# REQUIRED ACTION
Return, from the data that follows, each line that holds the word "bounding".

# LISTED ENTRIES
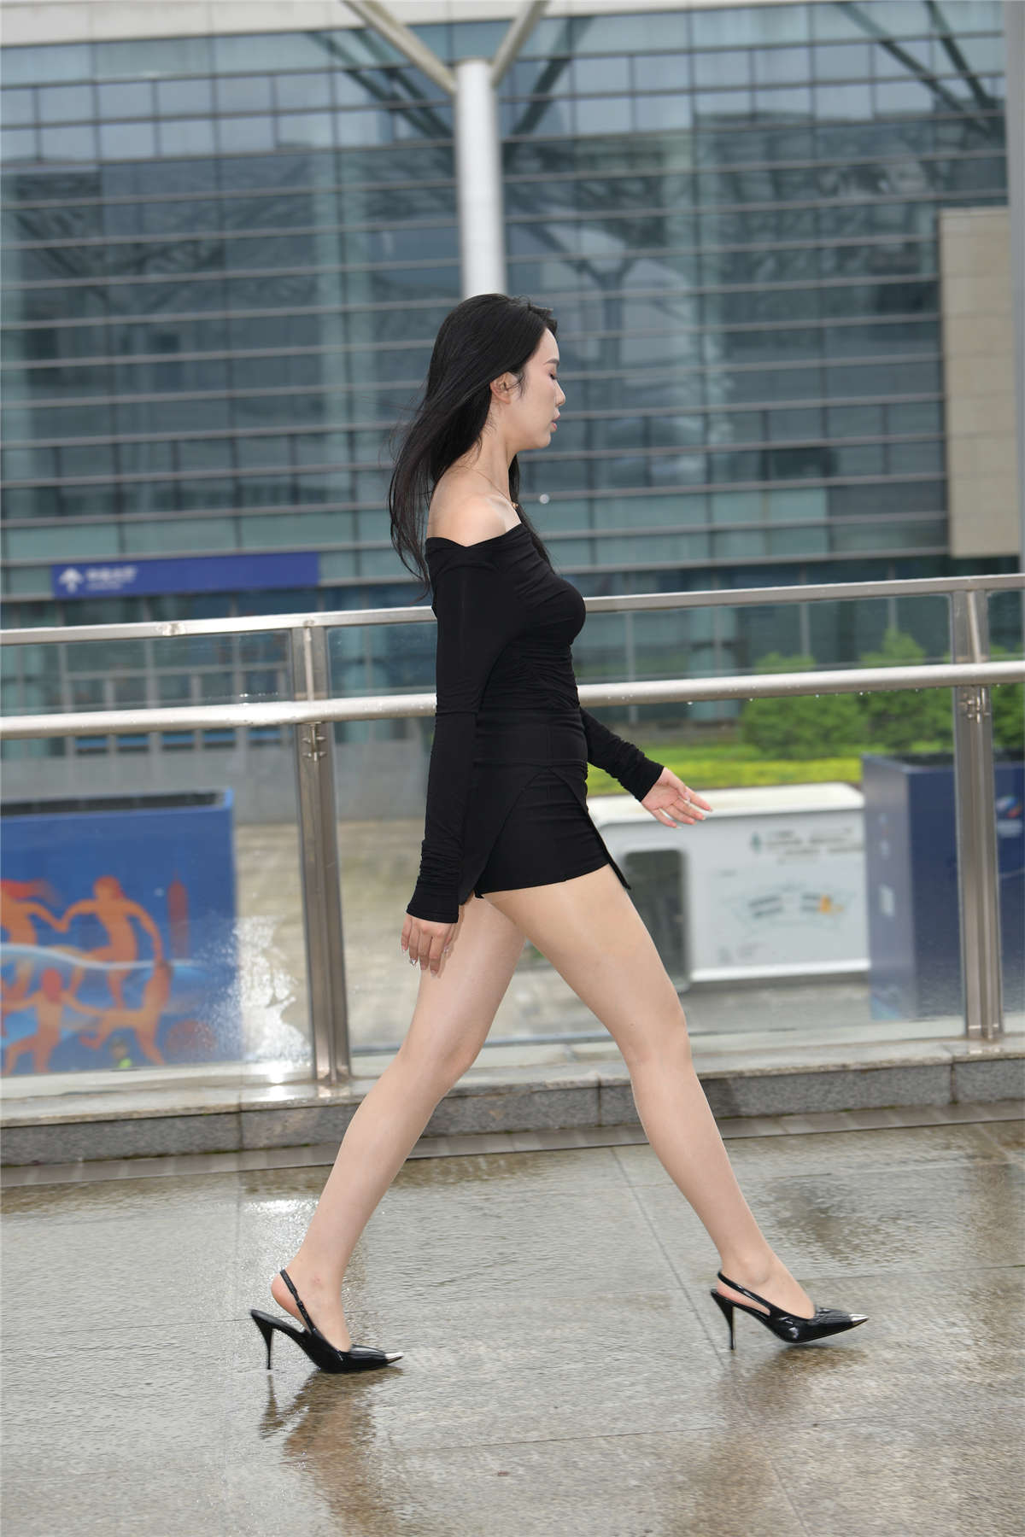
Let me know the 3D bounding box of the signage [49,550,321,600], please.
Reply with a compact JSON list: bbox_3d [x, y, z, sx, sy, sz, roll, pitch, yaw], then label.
[{"bbox_3d":[-8.284,-4.915,76.000,6.800,0.840,0.200,-3,5,-1],"label":"signage"}]

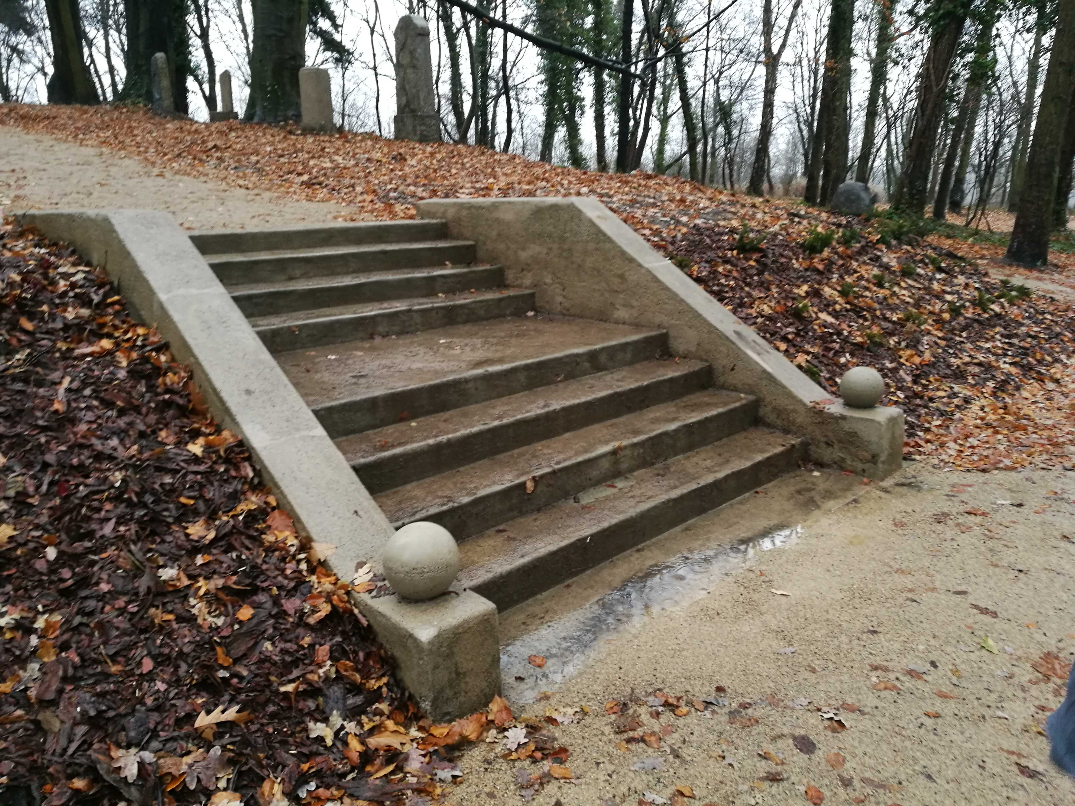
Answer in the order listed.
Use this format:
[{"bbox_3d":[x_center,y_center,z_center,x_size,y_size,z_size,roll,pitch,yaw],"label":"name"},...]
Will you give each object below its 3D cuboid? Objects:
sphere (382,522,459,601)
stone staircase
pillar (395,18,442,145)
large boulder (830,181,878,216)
[{"bbox_3d":[-0.351,0.477,2.522,0.229,0.229,0.229,0,16,0],"label":"sphere"},{"bbox_3d":[-0.585,-0.286,4.731,2.680,1.227,3.213,-15,22,-42],"label":"stone staircase"},{"bbox_3d":[-1.686,-4.473,11.581,0.472,1.619,0.472,-15,22,-42],"label":"pillar"},{"bbox_3d":[3.604,-2.335,9.530,0.507,0.392,0.500,6,17,19],"label":"large boulder"}]

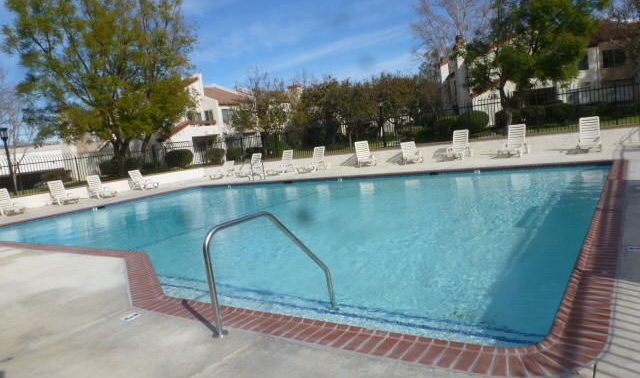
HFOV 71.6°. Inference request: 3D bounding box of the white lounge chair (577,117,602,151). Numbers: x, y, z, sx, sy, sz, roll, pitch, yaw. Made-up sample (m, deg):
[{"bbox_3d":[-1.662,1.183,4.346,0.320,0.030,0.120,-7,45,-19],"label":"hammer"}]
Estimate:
[{"bbox_3d":[8.767,-1.793,14.472,0.690,1.043,1.580,-3,8,35],"label":"white lounge chair"}]

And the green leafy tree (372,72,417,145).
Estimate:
[{"bbox_3d":[4.044,-4.276,24.738,2.800,3.930,2.800,-7,6,0],"label":"green leafy tree"}]

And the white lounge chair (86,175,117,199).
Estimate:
[{"bbox_3d":[-9.704,-0.128,19.792,1.580,0.992,0.690,-2,8,38],"label":"white lounge chair"}]

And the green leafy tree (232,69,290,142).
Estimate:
[{"bbox_3d":[-3.696,-4.920,27.585,3.200,4.820,3.200,-7,6,0],"label":"green leafy tree"}]

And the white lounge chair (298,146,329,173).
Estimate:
[{"bbox_3d":[-0.348,-1.326,20.291,0.690,1.025,1.580,-3,7,34],"label":"white lounge chair"}]

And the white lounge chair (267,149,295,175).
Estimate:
[{"bbox_3d":[-1.859,-1.229,21.081,0.690,1.022,1.580,-3,7,33],"label":"white lounge chair"}]

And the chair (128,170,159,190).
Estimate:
[{"bbox_3d":[-8.755,-0.470,22.079,1.650,0.947,0.690,-3,8,35],"label":"chair"}]

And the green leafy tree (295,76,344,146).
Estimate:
[{"bbox_3d":[-0.027,-4.432,25.976,2.900,4.130,2.900,-7,6,0],"label":"green leafy tree"}]

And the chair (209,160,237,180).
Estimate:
[{"bbox_3d":[-5.032,-0.950,23.009,0.690,0.808,1.650,-4,7,26],"label":"chair"}]

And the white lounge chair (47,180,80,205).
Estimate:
[{"bbox_3d":[-10.656,0.140,18.490,1.600,0.973,0.690,-2,8,38],"label":"white lounge chair"}]

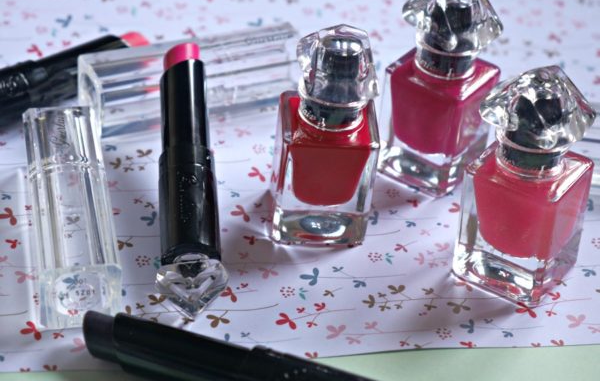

# YOUR SOLUTION
Let me know the 3D bounding box of the signage [49,550,321,600], please.
HFOV 71.6°. Inference request: 3D bounding box of the white lounge chair (577,117,602,151). Numbers: x, y, z, sx, sy, sz, roll, pitch, yaw. Made-up sample (m, deg):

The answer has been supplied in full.